Cette voie pourrait faire école, puisque l'Organisation mondiale de la santé, l'OMS, a marqué son intérêt pour la diffusion de cette bonne pratique, à condition bien sûr que nous fassions la preuve des bons résultats qu'elle peut apporter, mais nous sommes actuellement dans la phase du lancement et non dans celle du bilan.
Le rôle du ministère de la santé est désormais de mettre en oeuvre cette mesure et de la rendre efficace. Comme le prévoit la loi, les messages sanitaires deviendront obligatoires sur les publicités alimentaires, dès le mois de février prochain, à la télévision, à la radio, dans la presse, sur les affiches publicitaires et aussi dans les brochures de la grande distribution. Le décret, actuellement en cours d'examen par le Conseil d'État, sera publié très prochainement.

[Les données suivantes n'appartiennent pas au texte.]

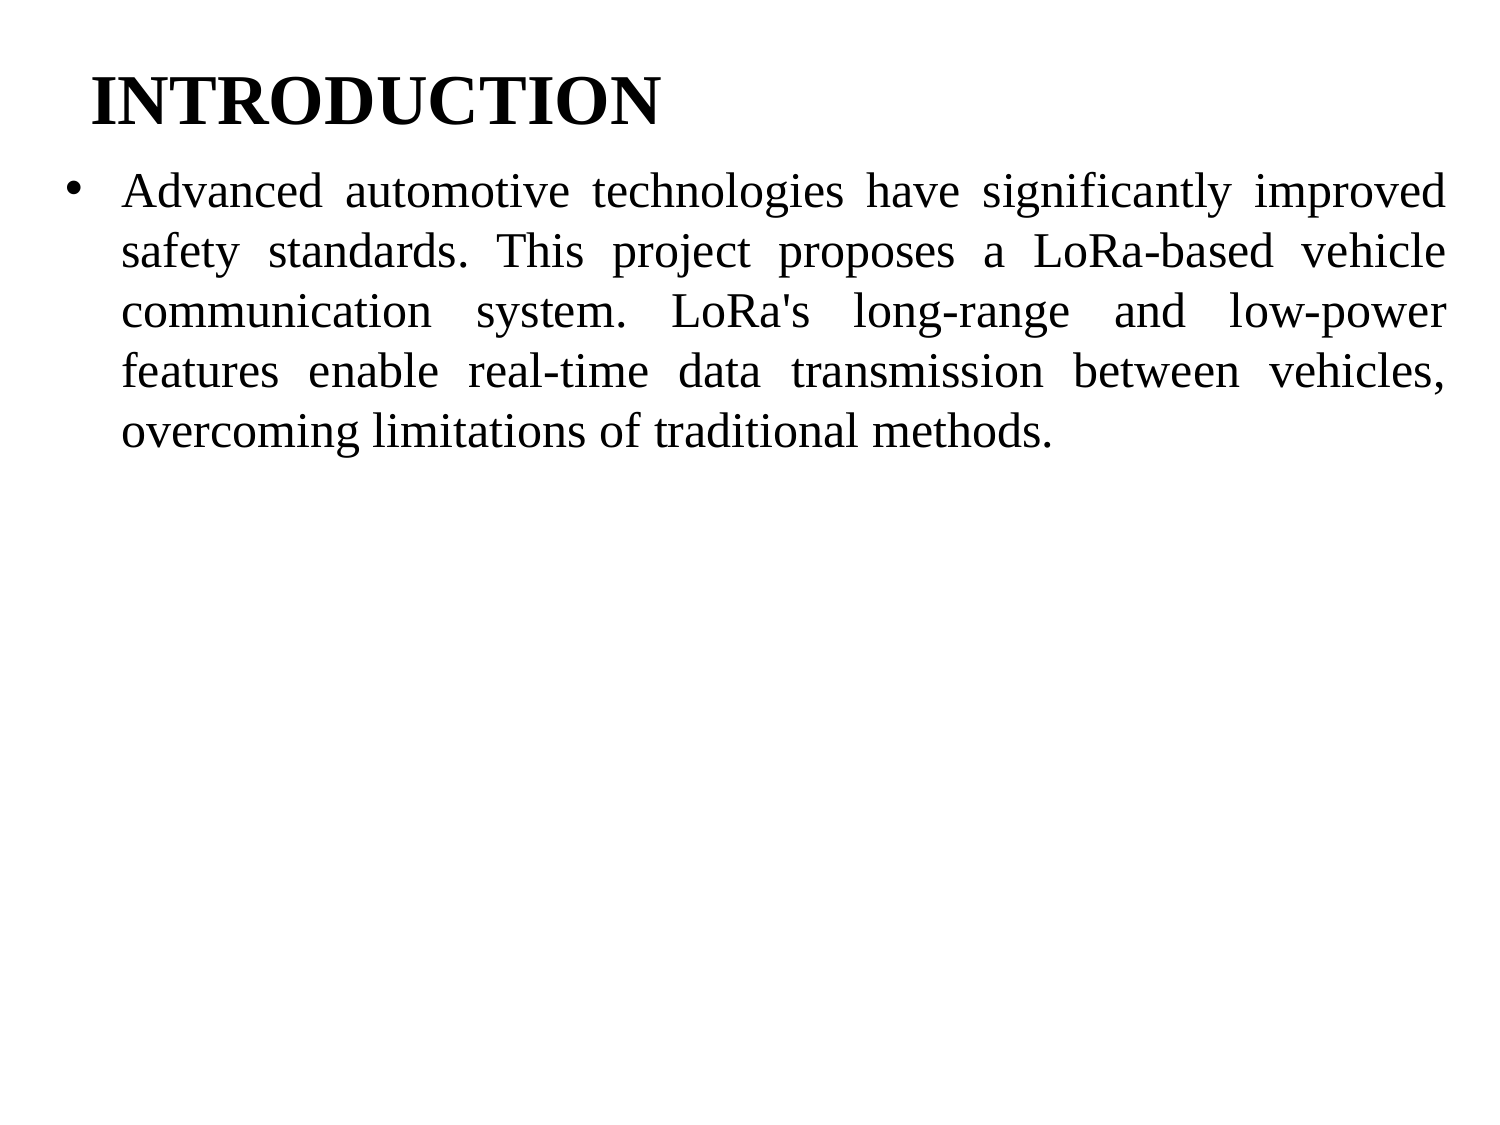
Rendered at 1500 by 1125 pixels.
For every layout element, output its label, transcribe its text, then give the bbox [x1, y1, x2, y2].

list Advanced automotive technologies have significantly improved safety standards. This project proposes a LoRa-based vehicle communication system. LoRa's long-range and low-power features enable real-time data transmission between vehicles, overcoming limitations of traditional methods. [50, 149, 1463, 1113]
title INTRODUCTION [75, 45, 1425, 149]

Pour préparer cette mesure, nous avons fait le choix, je le répète, de la concertation et avons obtenu l'adhésion de l'immense majorité des acteurs concernés, qu'ils appartiennent à la société civile, à l'industrie agroalimentaire ou au monde de la publicité. Tous se sont déclarés prêts à faire passer ces messages.
Pour le choix des messages, nous avons pris l'engagement d'être fermes sur les objectifs de santé publique et de retenir les recommandations sanitaires du « programme national nutrition-santé » : « Pour votre santé, mangez au moins cinq fruits et légumes par jour ». « Pour votre santé, pratiquez une activité physique régulière ». « Pour votre santé, évitez de manger trop gras, trop sucré, trop salé ». « Pour votre santé, évitez de grignoter entre les repas. »
Les industriels pourront choisir d'apposer ces messages sur les produits ou de payer une taxe de 1, 5 % du prix de la publicité. Mais notre objectif est bien entendu que les industriels s'engagent en faveur de la nutrition en apposant ces messages éducatifs.
Toutefois, cette mesure ne saurait être efficace isolément. C'est pourquoi nous avons souhaité l'inscrire dans une politique d'ensemble de prévention nutritionnelle.
Avec le deuxième « programme national nutrition-santé », que M. Xavier Bertrand a eu l'occasion de présenter le 6 septembre dernier, ce sont notamment 10 millions d'euros par an que l'Institut national d'éducation à la santé consacrera à des campagnes de communication orientées vers les enfants, les personnes âgées, les professionnels de santé et les professionnels du monde médico-social.
Vous avez également évoqué le projet de directive « Télévision sans frontières », qui sera prochainement examiné par le Parlement européen.
Cette directive modifie l'organisation de la publicité à la télévision. Le conseil des ministres de la culture a adopté, le 16 novembre dernier, un texte de compromis. Même s'il n'apporte pas toute satisfaction à la France, il permet de poser une nouvelle règle qui aura pour effet d'instituer, dans tous les autres pays européens, un niveau d'exigence qui, malheureusement, ne sera pas identique à celui que nous avons atteint.
Ce projet de directive permet également aux législations nationales d'être plus rigoureuses que le texte européen. Le ministère de la santé a souhaité qu'une attention particulière soit portée, sur le plan européen, à la publicité alimentaire, au titre de la protection des enfants. Des amendements allant dans ce sens pourront d'ailleurs être examinés au cours de la discussion du texte par le Parlement européen.